▶ _Your goal_
Reproduce exactly, and nothing but, the lines between the one with "half_adder g3 (.x(A[2]), .y(w2), .sum(sum[2]), .cout(w3));" and the end of the entries, both ends included.

▶ _Records supplied_
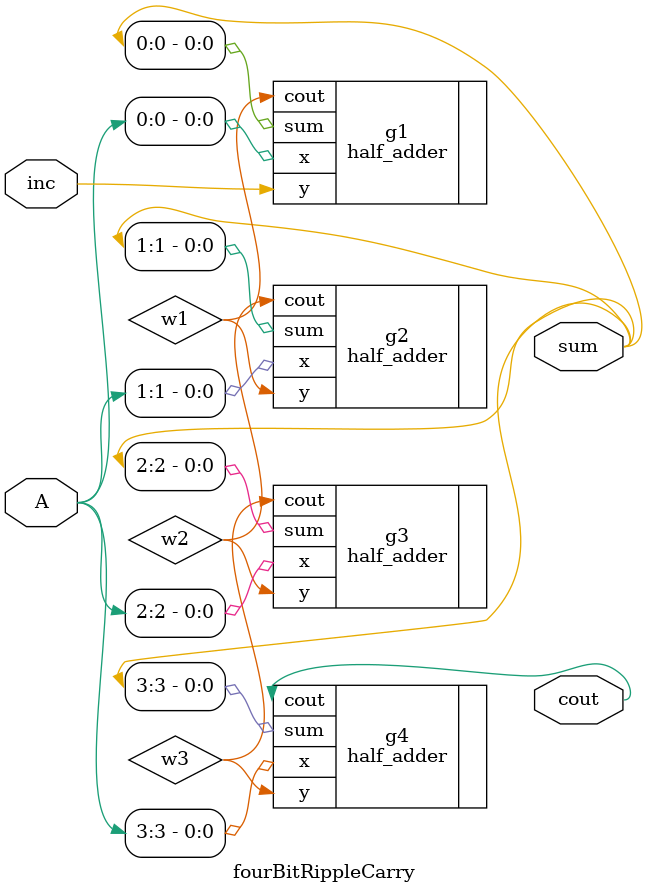
<source format=v>
module fourBitRippleCarry(A,inc,sum,cout); // array thing to make the thing work each four bits
input [3:0]A;
input inc;
output [3:0]sum;
output cout;
wire w1,w2,w3;

half_adder g1 (.x(A[0]), .y(inc), .sum(sum[0]), .cout(w1));
half_adder g2 (.x(A[1]), .y(w1), .sum(sum[1]), .cout(w2)); //
half_adder g3 (.x(A[2]), .y(w2), .sum(sum[2]), .cout(w3));
half_adder g4 (.x(A[3]), .y(w3), .sum(sum[3]), .cout(cout)); 

endmodule
</source>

▶ _Result for this task_
half_adder g3 (.x(A[2]), .y(w2), .sum(sum[2]), .cout(w3));
half_adder g4 (.x(A[3]), .y(w3), .sum(sum[3]), .cout(cout)); 

endmodule
</source>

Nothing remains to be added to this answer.